### Data for this exercise
:::::
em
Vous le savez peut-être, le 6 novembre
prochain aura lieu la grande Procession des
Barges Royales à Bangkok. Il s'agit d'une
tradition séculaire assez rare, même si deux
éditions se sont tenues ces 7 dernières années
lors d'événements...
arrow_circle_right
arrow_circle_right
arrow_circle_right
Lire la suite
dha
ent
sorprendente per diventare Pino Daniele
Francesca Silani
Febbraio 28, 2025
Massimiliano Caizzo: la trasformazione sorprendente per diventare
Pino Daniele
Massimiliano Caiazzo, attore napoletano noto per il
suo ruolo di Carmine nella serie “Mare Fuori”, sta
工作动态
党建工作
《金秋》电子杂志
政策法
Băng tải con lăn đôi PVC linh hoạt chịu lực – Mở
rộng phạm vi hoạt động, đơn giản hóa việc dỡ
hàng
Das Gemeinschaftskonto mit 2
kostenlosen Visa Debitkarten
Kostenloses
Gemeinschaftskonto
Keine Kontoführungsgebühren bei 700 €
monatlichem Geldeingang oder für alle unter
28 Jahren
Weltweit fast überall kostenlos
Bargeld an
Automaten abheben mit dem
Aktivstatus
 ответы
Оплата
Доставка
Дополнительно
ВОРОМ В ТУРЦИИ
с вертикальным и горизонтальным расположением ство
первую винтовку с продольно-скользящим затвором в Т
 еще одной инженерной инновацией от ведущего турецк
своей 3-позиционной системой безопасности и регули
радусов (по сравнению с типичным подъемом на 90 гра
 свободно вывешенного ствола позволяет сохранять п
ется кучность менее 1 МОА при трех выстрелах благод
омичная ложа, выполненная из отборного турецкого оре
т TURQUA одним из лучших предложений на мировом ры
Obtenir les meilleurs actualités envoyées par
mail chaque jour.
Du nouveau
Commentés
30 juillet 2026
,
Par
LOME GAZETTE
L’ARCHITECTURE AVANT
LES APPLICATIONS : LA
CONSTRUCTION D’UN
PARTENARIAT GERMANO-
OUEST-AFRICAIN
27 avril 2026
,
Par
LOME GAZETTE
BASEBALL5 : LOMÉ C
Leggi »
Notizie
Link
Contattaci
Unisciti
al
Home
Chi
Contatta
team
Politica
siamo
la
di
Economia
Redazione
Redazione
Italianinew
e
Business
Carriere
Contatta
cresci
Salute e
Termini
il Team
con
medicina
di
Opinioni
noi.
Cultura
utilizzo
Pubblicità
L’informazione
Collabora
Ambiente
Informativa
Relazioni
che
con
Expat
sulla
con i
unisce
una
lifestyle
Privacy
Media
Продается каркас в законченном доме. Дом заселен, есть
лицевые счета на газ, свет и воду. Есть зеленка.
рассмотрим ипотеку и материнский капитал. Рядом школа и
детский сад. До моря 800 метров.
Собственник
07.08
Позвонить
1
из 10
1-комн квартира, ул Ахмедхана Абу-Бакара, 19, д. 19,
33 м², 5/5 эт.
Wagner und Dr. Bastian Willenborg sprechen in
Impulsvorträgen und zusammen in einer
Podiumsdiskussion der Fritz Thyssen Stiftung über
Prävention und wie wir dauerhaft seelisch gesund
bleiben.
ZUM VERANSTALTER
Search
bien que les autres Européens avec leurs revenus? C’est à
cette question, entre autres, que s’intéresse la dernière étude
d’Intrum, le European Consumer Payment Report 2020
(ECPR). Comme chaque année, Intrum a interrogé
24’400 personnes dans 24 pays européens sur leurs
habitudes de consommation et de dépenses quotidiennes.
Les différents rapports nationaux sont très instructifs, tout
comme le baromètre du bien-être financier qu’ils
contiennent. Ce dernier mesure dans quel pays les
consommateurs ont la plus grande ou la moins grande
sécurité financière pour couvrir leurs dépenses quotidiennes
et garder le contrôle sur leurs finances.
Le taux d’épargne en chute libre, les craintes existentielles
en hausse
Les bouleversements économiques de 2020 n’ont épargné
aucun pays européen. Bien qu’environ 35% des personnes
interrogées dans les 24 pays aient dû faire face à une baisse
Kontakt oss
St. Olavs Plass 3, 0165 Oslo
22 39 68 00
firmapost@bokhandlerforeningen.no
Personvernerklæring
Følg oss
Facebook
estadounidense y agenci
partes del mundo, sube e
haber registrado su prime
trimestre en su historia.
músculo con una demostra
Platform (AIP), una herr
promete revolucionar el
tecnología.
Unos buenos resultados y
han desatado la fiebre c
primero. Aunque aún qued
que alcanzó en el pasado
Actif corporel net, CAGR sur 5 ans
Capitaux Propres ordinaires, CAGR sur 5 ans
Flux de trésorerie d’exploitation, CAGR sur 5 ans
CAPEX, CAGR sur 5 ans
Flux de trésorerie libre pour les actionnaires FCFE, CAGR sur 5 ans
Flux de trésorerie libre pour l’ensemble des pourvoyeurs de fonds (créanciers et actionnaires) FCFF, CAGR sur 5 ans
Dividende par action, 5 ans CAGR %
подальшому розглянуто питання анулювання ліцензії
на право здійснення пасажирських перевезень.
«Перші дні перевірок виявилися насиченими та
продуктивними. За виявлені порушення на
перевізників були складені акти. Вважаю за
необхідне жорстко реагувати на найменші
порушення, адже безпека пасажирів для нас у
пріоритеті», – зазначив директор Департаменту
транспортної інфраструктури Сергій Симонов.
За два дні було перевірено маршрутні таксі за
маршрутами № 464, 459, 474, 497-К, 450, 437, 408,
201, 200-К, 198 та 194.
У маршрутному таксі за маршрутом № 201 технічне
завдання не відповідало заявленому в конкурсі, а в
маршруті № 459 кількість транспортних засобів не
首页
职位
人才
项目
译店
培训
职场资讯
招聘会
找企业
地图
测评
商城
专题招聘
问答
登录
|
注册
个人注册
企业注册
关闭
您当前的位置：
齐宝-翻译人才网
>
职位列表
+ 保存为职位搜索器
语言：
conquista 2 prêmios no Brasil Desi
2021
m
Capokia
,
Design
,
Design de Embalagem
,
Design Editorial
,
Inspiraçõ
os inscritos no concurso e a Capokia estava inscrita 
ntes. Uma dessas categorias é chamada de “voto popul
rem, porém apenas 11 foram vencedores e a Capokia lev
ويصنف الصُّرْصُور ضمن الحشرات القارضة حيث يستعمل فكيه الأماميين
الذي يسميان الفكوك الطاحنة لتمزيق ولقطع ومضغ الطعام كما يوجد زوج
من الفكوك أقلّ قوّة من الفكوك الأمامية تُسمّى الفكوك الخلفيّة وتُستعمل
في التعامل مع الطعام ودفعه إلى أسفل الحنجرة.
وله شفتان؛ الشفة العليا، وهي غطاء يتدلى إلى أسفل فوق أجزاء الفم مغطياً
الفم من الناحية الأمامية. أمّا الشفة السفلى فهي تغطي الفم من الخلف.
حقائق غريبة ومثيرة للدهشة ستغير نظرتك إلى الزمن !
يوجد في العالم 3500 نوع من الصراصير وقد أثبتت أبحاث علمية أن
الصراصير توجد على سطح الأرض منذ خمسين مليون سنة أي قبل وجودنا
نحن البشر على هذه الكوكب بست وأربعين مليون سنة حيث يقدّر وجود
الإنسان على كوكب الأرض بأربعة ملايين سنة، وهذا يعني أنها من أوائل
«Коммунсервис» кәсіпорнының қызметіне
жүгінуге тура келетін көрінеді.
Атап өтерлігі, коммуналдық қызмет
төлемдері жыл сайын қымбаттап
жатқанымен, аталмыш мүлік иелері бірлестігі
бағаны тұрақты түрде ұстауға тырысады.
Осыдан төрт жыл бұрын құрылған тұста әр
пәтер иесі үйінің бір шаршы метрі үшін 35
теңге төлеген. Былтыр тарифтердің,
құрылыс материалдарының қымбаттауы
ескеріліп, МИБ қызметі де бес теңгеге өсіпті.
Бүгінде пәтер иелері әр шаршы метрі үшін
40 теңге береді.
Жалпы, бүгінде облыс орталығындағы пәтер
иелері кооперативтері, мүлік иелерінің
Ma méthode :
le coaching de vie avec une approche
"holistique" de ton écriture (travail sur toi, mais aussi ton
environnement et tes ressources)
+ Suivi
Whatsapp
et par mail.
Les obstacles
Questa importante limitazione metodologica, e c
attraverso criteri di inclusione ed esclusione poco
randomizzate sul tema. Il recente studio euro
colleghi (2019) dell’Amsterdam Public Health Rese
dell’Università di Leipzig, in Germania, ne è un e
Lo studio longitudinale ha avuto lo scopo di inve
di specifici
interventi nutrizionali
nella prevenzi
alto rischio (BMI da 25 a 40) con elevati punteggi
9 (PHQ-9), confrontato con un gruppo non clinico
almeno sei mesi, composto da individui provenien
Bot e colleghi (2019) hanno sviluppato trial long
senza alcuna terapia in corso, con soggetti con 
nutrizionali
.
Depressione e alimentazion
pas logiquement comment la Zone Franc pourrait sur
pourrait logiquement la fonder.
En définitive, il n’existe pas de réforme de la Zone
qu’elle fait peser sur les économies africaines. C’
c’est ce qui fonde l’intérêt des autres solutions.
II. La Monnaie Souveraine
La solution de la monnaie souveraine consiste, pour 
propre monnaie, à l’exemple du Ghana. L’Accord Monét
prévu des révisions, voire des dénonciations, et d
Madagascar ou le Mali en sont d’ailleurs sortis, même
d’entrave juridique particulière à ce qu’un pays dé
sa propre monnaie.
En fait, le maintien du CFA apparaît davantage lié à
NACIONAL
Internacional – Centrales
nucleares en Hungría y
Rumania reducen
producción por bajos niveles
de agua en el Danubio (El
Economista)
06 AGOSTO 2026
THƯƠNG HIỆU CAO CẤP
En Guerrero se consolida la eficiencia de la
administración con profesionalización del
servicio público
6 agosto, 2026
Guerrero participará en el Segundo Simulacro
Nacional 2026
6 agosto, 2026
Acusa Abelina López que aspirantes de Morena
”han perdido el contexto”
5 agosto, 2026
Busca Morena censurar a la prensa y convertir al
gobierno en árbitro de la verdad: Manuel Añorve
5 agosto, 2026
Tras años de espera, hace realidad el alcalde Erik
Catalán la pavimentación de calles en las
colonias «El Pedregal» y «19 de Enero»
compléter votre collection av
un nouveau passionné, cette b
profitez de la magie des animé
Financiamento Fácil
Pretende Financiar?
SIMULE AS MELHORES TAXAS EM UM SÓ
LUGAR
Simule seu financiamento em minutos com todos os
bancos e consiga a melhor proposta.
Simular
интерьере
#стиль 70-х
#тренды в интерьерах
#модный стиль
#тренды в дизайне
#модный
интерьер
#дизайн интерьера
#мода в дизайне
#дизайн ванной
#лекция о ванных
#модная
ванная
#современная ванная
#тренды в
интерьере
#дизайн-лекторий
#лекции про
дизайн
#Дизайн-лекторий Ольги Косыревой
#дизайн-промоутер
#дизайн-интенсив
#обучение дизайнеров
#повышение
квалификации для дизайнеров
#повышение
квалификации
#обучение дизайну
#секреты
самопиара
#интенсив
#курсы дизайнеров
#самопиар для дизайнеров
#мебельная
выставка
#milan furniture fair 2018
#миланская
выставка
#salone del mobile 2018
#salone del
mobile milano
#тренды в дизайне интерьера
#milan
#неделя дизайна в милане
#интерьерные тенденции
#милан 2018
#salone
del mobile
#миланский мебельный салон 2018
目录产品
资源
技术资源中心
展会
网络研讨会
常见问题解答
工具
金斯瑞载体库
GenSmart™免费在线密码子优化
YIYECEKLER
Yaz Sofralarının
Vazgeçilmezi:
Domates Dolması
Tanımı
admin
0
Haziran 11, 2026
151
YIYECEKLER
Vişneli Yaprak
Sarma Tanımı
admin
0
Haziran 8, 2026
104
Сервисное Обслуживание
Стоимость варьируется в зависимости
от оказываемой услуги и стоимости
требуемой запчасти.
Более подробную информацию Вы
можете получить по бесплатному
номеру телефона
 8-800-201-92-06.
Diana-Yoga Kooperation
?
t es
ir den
:::::
### Task goal
Please pull out each line of the data above that contains the string "Flux". Treat uppercase and lowercase as different.

### Exercise result
Flux de trésorerie d’exploitation, CAGR sur 5 ans
Flux de trésorerie libre pour les actionnaires FCFE, CAGR sur 5 ans
Flux de trésorerie libre pour l’ensemble des pourvoyeurs de fonds (créanciers et actionnaires) FCFF, CAGR sur 5 ans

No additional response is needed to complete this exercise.